Earlier this year in Bryant v. Compass Group USA Inc., the Seventh Circuit found that while the plaintiff employee could proceed under BIPA’s Section 15(b), she lacked Article III standing because she failed to plead a particularized injury-in-fact resulting from her former employer’s alleged failure to develop a publicly available data-retention policy pursuant to Section 15(a) of BIPA, reasoning that such duties are “owed to the public generally, not to the particular persons whose biometric information the entity collects.” 958 F.3d 617, 619, 626 (7th Cir 2020).

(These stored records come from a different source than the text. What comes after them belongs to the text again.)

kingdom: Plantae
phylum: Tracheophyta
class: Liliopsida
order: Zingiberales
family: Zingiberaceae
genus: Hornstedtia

Until the recent decision in Fox, courts interpreted the Bryant decision to hold that all Section 15(a) plaintiffs lack standing to sue in federal court.

On April 29, 2019, Plaintiff Fox filed a putative class action in Illinois state court alleging BIPA violations premised on her former employer’s alleged failure to: (i) develop, publicly disclose and comply with a policy for the retention and destruction of biometric information pursuant to Section 15(a); (ii) obtain her informed consent prior to collecting her handprint in connection with its time-keeping system pursuant to 15(b); and (iii) obtain consent to disclose her biometric information to third parties pursuant to 15(d). Dakkota removed Fox’s suit to federal court, where it successfully obtained a dismissal of the Section 15(b) and (d) claims in light of a Seventh Circuit ruling that similar BIPA claims by unionized airline employees were preempted by the Labor Management Relations Act (“LMRA”)), given that Fox was represented by a union while Dakkota employed her. The Section 15(a) claim, however, was remanded to Illinois state court for want of Article III standing pursuant to the Bryant decision. Dakotta appealed this remand decision to the Seventh Circuit.

The Seventh Circuit’s Reversal

The Seventh Circuit reversed, concluding that the Section 15(a) claim alleged a sufficiently concrete and particularized injury-in-fact because, unlike the plaintiff in Bryant, Fox alleged that Dakkota not only failed to develop and publicly disclose a data collection policy, but also unlawfully retained her biometric information after she was no longer employed.[1] The Seventh Circuit explained that:

Just as section 15(b) expressly conditions lawful collection of biometric data on informed consent, section 15(a) expressly conditions lawful retention of biometric data on the continuation of the initial purpose for which the data was collected. . . . It follows that an unlawful retention of a person’s biometric data is as concrete and particularized an injury as an unlawful collection of a person’s biometric data.

Fox, at 15.

Implications

The Fox decision opens a path to federal court that was previously thought closed to employers defending Section 15(a) BIPA claims. Indeed, it may provide employers with the option of removing such claims to federal district court where they can seek to leverage several employer-friendly BIPA decisions (including potential LMRA preemption with respect to unionized employees) and an arguably more stringent class certification analysis under Federal Rule of Civil Procedure 23.